Background: The aim of this study was to evaluate the efficacy of extended care in patients with COPD.
Patients and methods: A total of 140 patients with GOLD-2 to -4 of COPD were included in final analysis. The care efficacy was evaluated by the St George’s Respiratory Questionnaire 12-item General Health Questionnaire (GHQ-12), pulmonary function test and blood gas analysis.

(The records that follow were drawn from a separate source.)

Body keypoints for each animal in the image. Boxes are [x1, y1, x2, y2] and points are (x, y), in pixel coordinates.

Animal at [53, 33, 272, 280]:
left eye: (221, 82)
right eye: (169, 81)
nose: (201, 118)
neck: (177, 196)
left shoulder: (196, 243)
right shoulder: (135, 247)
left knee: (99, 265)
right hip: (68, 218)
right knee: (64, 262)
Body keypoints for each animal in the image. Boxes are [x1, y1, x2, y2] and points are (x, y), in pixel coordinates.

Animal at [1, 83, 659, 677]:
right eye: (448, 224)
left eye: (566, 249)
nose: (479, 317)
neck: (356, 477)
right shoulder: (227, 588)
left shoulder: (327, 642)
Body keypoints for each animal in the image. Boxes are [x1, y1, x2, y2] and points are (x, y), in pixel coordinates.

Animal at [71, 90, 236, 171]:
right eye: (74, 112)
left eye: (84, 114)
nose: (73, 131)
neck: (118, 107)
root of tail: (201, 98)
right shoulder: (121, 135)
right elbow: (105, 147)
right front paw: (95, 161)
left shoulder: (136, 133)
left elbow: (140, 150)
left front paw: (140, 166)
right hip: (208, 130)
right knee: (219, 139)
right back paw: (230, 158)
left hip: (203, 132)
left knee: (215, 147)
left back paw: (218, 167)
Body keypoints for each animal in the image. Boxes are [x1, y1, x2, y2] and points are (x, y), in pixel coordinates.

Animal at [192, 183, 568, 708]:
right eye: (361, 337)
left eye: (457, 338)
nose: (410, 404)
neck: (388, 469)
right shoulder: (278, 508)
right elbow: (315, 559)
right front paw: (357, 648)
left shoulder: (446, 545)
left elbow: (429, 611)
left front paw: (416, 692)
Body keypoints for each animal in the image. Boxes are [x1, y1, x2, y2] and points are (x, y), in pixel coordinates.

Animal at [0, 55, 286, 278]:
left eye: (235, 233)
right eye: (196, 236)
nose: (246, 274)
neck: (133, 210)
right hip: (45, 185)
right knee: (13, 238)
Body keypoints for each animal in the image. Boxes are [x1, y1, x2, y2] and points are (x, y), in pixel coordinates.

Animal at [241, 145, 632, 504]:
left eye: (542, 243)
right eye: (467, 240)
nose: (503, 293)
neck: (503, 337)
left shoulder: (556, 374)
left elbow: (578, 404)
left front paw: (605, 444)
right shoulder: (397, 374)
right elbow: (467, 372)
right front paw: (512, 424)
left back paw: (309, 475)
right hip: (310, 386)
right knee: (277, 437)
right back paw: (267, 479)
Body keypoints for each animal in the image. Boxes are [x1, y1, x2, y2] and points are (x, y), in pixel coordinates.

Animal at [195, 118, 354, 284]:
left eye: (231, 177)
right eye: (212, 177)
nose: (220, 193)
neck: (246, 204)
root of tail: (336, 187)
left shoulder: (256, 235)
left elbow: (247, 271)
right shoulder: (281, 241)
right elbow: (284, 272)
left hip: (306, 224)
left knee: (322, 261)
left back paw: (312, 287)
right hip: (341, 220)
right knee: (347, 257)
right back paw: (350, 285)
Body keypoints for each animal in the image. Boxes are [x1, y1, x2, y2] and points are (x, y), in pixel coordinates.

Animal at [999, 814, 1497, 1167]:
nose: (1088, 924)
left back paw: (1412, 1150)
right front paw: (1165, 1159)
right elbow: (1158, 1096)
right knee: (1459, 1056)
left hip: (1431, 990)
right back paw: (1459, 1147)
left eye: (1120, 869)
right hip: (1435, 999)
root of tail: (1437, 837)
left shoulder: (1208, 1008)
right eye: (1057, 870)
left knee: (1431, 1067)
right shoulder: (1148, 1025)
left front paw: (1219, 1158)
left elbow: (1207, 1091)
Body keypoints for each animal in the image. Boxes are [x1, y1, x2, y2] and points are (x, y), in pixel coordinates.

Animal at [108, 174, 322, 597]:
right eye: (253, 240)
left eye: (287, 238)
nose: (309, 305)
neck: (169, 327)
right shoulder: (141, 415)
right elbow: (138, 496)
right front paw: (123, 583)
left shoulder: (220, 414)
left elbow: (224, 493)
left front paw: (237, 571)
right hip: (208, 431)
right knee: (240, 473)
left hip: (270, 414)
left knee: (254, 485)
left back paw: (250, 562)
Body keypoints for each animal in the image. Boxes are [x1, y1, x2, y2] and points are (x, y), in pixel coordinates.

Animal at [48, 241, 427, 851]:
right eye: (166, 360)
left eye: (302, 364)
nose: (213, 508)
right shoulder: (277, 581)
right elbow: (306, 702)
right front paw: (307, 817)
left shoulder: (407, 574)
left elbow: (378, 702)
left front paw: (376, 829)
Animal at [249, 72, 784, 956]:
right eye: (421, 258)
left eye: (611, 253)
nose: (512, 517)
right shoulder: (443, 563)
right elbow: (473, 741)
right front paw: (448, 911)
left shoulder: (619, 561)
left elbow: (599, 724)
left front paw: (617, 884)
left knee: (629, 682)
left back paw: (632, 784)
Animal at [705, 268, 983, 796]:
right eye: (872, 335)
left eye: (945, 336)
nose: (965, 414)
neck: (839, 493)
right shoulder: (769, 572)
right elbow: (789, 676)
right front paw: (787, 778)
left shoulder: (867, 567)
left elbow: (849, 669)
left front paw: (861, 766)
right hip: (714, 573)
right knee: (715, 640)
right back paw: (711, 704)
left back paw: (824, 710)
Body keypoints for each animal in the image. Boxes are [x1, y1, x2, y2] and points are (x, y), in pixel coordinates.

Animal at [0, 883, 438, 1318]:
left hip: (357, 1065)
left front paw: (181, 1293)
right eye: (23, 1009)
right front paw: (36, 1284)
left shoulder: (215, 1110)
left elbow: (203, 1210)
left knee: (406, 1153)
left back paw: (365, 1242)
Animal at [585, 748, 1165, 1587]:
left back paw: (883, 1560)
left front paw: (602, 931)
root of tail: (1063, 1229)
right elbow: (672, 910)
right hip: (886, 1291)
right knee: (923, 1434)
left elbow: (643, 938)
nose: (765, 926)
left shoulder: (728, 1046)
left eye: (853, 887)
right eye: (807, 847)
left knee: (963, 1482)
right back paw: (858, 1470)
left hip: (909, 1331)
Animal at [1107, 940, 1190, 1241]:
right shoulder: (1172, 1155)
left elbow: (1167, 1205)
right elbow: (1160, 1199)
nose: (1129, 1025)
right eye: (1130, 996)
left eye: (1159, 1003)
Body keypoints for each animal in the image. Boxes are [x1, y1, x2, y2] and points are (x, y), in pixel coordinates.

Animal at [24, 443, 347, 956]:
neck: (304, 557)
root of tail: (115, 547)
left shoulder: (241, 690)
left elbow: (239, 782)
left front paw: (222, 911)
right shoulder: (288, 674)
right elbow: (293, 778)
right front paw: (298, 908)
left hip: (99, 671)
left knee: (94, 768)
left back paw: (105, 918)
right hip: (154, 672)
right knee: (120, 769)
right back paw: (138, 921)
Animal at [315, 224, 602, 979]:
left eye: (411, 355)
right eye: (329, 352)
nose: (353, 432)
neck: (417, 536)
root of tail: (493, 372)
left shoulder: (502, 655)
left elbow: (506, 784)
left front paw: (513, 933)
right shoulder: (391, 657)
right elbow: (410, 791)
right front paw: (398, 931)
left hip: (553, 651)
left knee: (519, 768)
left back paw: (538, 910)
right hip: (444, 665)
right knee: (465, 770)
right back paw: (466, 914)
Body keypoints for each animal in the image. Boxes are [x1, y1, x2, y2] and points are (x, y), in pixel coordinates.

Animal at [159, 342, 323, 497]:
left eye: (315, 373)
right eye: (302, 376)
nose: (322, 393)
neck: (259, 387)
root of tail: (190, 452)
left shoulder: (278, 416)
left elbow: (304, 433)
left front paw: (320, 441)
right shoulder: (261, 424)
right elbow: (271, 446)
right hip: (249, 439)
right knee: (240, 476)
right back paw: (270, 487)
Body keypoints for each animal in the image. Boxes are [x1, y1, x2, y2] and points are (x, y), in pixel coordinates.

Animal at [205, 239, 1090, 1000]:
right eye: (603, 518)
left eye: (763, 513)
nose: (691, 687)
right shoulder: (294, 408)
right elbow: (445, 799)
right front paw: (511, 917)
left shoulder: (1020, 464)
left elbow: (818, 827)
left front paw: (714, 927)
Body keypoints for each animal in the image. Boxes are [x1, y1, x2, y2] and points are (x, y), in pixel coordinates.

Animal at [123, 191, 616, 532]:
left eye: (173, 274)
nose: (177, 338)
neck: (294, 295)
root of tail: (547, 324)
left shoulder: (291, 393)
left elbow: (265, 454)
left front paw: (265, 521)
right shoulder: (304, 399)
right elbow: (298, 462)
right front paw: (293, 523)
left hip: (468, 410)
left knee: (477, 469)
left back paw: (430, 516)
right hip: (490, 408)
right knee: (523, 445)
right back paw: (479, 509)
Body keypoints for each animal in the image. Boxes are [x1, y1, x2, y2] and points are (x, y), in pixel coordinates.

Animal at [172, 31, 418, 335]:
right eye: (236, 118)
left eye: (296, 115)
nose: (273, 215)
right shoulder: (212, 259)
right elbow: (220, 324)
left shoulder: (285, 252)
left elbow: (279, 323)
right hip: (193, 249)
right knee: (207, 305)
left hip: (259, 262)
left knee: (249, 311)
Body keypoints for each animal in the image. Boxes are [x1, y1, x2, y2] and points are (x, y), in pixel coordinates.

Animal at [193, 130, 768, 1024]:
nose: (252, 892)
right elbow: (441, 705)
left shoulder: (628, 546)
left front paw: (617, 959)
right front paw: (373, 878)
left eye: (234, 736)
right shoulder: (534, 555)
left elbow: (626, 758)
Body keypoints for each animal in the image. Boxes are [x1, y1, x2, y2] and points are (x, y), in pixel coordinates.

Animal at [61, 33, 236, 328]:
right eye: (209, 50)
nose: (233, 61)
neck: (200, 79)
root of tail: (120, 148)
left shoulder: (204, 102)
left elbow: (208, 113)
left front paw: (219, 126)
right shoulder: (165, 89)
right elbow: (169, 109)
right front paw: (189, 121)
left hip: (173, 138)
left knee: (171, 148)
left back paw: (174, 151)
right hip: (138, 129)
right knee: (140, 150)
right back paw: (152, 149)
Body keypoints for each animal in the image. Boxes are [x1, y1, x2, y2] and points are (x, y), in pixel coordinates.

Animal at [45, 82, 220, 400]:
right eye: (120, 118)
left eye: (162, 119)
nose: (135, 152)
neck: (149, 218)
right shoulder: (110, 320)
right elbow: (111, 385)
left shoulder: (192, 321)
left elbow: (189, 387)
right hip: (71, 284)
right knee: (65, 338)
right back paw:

Results: The extended care improved the activity ability of COPD patients, relieved the clinical symptoms as well as reduced the impact degree of COPD to daily life (P<0.05). In addition, the extended care improved the mental health condition of patients with COPD compared with usual care (P<0.05). Moreover, the extended care improved the ventilation function of COPD patients, reduced the acute exacerbation rate and improved the blood gas levels compared with the usual care (P<0.05).
Conclusion: The extended care improves the quality of life, respiratory function and the mental health condition of patients with COPD after discharge, indicating that it contributes to the disease control of patients with COPD.